Terima kasih om berryl, waktu itu bingung kok muncul bendera arab kirain kois mau GO International sampai pakai ip arab   :: 
Bagitu tahu kena orang iseng, hubungi lewat YM ke teman2 kois yang ada dan malah OL bareng2 di YM hehehehe (terima kasih om vic  ::  )

Bravo Om berryl, dan terima kasih sudah menjaga kois dari tangan jahil bin iseng bin kurang kerjaan   ::

----------


## Satpam

> ip address nya di indonesia atau luar negeri om? .. penasaran nih..
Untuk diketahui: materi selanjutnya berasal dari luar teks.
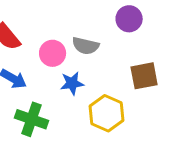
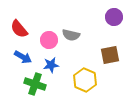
purple circle: (129, 19) -> (114, 17), moved
blue star: (72, 83) -> (51, 65), moved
walah apa gunanya IP om datta IP bisa darimana aja yg  dipakai

----------


## Satpam

> Terima kasih buat rekan2 atas antusias nya dalam menjaga forum..
> 
> Untuk infomasi saja, jika terjadi hal2 aneh dalam forum, seperti : script error, database error, atau bahkan defacement.
> Silahkan mengirimkan email ke *[email protected]*, kami akan segera menindaklanjuti laporan2 yg ada.
> Sekali lagi terima kasih atas bantuan semua anggota forum untuk ikut serta dalam menjaga forum tercinta kita..
> 
> Salam,


apa bener nih om

----------


## Hariadi Gunawan

TOP   ::

----------


## Hariadi Gunawan

> pantesan tadi sore akses gak bisa
> gwa pikir di suspend beneran sama pihak hostingan
> ealah malah di hijack
> anyway 
> bravo om beryl untuk kerja kerasnya


Masa om Beryl men-suspend dirinya sendiri?
Wong hostingnya di tempat om Beryl   ::

----------


## iyos

> Originally Posted by rvidella
> 
> good job, om beryl
> deface teh apa yah?
> 
> 
> Deface : merubah halaman depan pada sebuah web tanpa ijin dari pemilik, pelakunya biasa disebut "hacker" atau "cracker".
> 
> 
> ...


mngkn mao coba2 nandingin kasta tertinggi kohaku om  ::  mmmh...mana bisa,,,

----------


## Hariadi Gunawan

Apakah data Username dan Password juga bocor?
Karena saya yakin pasti ada banyak user yang menggunakan username dan password yang sama untuk situs lain.

----------


## harmada

Banyak website yang di hacked oleh team ini (Dr TaiGar Team).
Cuma ngingatin bahwa securitynya sangat lemah untuk ukuran mereka.
Om Beryl mungkin perlu untuk memperketat security KOI-S, rajin2lah lah mengupdate 
dan memeriksa situs kita tercinta ini.  
hacker dan cracker dalam negeri juga banyak yang mengacak website Departemen./Pemda /organisasi
Bravo buat om Beryl dan teman2 yang menjaga KOI-S

----------


## Hariadi Gunawan

Saatnya ganti system nih   ::

----------


## vied_84

> untung pas kagak jam fitnes nich    :P


  ::   ::  

bisaaaa aj...... ditambahin lg, untung pas kagak jam tidur... :P

----------